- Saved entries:
<<<<
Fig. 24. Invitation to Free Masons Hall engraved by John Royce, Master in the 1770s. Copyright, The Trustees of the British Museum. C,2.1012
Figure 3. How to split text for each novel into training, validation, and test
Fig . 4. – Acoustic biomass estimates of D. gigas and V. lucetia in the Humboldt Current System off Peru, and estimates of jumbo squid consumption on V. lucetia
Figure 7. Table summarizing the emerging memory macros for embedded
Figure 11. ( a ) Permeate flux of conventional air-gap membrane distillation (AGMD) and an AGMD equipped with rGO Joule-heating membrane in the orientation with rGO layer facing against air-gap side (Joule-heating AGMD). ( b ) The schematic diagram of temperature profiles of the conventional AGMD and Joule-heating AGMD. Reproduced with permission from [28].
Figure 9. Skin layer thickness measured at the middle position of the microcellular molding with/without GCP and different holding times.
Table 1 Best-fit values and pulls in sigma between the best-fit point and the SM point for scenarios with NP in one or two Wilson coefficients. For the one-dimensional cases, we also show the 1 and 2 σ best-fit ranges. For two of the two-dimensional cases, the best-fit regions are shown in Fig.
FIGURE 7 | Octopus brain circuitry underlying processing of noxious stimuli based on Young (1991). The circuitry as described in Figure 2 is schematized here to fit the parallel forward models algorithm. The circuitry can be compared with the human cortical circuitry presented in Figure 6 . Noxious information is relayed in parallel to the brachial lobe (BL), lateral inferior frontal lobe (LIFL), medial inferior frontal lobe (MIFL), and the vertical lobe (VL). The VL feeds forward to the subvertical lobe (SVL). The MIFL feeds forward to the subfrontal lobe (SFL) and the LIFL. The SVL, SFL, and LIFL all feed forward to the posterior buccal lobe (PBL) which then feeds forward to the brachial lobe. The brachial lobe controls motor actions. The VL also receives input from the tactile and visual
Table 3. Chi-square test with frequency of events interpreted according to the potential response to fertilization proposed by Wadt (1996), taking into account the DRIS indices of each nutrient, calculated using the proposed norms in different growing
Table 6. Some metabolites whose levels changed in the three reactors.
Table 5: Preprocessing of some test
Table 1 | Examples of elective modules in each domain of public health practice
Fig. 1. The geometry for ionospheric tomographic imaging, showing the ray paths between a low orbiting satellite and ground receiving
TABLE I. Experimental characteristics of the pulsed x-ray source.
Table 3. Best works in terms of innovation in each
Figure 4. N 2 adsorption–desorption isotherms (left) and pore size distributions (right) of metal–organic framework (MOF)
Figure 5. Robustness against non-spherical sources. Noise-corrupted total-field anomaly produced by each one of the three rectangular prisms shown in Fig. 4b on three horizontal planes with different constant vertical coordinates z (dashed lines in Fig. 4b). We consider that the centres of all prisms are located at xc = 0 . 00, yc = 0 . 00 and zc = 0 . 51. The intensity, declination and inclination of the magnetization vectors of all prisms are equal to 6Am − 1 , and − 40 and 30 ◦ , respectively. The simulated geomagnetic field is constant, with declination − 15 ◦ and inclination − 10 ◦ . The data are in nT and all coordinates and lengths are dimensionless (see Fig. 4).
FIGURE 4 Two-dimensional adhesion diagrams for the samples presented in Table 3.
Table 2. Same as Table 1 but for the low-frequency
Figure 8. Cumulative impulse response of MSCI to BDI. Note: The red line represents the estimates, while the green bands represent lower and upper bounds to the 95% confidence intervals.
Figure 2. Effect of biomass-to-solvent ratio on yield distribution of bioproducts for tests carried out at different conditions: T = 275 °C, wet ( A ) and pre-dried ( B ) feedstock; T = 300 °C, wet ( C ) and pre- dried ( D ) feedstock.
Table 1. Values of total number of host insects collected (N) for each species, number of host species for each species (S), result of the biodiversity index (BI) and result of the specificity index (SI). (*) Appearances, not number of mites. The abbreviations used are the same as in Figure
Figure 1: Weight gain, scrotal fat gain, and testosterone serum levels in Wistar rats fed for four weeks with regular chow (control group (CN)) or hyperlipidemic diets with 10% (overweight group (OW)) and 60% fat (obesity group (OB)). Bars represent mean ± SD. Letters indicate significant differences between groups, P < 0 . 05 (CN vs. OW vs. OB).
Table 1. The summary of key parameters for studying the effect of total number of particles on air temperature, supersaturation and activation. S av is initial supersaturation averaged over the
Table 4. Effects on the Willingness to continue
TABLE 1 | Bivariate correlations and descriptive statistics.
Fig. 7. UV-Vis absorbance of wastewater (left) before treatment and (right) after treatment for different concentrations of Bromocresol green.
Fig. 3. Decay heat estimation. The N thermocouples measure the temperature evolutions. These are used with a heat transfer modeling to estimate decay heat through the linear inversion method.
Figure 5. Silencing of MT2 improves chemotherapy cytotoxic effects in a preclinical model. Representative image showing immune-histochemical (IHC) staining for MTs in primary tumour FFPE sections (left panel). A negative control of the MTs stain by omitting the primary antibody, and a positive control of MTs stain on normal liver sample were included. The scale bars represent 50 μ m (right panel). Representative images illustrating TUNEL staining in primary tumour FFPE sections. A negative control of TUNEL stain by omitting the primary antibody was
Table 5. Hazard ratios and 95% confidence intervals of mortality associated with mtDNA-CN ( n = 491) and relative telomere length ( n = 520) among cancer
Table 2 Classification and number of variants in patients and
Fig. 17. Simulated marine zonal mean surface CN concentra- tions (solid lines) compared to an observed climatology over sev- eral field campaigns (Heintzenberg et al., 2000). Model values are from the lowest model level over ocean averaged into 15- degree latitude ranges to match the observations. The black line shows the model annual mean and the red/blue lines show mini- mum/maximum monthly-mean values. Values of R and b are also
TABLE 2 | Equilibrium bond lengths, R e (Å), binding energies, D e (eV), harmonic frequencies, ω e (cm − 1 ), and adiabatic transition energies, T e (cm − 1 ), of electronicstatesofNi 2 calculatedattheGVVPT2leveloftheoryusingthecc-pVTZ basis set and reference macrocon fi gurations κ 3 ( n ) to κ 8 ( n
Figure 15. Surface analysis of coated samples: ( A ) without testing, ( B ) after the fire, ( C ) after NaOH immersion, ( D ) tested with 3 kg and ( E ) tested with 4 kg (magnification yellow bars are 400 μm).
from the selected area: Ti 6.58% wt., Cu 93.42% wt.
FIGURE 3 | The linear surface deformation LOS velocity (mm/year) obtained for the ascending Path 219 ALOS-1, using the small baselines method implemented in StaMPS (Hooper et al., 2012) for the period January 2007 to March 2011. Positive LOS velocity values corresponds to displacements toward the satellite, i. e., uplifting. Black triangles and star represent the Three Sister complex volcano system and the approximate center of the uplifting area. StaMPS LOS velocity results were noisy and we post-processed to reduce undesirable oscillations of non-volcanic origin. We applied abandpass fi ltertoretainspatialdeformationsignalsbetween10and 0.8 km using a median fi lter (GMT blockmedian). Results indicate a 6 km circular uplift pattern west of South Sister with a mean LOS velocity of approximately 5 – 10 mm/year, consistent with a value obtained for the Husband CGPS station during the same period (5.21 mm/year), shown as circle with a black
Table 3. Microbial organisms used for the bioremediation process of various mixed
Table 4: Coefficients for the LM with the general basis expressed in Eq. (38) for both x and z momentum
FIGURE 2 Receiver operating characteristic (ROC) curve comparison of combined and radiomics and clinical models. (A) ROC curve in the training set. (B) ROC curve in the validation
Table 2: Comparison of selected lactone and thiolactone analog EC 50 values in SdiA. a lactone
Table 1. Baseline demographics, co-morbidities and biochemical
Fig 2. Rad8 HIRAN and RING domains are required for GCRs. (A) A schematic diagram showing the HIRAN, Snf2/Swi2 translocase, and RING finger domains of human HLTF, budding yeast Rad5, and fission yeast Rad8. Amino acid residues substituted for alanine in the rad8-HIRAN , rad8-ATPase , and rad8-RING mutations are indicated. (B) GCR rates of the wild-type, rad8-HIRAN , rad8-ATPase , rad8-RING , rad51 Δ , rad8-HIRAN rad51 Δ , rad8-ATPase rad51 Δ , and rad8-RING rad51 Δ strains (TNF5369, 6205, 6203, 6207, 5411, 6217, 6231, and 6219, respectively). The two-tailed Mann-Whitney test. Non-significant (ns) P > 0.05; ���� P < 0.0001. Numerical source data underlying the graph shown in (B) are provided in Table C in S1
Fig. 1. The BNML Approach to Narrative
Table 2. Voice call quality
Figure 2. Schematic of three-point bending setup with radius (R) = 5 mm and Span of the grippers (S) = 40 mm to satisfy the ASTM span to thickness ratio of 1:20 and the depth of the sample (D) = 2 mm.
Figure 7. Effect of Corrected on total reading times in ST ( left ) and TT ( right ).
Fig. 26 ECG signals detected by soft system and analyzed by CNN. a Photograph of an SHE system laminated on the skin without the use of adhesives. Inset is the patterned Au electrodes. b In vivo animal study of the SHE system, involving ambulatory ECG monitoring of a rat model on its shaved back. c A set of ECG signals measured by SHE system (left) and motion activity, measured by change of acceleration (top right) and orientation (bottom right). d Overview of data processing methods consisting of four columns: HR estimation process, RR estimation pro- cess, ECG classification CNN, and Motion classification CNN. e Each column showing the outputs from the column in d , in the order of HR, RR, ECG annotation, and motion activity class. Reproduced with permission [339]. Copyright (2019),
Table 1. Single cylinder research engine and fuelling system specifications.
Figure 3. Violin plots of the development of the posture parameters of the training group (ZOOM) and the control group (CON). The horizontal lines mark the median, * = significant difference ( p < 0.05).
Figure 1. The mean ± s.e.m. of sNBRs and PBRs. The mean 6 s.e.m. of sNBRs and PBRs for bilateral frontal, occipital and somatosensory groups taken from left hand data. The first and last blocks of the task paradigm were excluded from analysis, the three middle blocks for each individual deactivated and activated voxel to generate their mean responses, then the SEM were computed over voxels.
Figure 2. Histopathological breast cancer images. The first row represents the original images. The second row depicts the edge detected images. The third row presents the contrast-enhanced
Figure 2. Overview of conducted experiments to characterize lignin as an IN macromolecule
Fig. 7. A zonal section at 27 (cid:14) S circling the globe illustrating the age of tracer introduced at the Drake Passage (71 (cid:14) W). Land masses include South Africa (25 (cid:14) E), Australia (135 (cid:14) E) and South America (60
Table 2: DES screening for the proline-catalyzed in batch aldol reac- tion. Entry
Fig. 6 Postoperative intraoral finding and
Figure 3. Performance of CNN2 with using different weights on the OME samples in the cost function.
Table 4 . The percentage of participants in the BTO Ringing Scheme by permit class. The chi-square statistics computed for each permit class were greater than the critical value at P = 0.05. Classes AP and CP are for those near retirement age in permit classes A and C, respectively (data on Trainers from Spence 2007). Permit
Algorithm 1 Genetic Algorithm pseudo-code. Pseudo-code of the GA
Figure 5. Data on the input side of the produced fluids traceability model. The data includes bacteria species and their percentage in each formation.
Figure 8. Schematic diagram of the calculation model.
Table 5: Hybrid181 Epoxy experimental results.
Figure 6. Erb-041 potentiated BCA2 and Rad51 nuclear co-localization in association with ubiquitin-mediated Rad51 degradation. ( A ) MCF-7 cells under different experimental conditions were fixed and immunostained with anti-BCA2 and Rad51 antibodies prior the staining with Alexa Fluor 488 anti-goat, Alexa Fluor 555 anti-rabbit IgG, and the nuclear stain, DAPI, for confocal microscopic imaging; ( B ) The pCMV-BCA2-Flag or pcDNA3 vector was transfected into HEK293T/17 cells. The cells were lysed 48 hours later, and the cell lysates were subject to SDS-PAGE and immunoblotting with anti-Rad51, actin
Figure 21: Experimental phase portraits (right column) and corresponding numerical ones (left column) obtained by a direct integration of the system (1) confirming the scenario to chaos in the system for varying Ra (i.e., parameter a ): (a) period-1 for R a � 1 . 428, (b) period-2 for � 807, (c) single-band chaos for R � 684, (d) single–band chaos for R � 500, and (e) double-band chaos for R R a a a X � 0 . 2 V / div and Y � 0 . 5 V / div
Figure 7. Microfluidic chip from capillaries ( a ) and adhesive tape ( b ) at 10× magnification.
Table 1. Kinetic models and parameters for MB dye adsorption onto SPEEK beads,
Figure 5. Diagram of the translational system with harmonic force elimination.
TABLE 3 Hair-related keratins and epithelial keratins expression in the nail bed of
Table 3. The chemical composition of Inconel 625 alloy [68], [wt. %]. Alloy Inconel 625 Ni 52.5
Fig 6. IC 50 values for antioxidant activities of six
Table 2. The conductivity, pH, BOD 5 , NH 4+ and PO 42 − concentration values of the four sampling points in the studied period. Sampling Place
>>>>
- TASK TO CARRY OUT: Look through the data above and return exactly the lines from the one that contains "TABLE 1 | Bivariate" to the one that contains "Fig. 3. Decay", inclusive, with nothing else.

- SOLUTION BELOW:
TABLE 1 | Bivariate correlations and descriptive statistics.
Fig. 7. UV-Vis absorbance of wastewater (left) before treatment and (right) after treatment for different concentrations of Bromocresol green.
Fig. 3. Decay heat estimation. The N thermocouples measure the temperature evolutions. These are used with a heat transfer modeling to estimate decay heat through the linear inversion method.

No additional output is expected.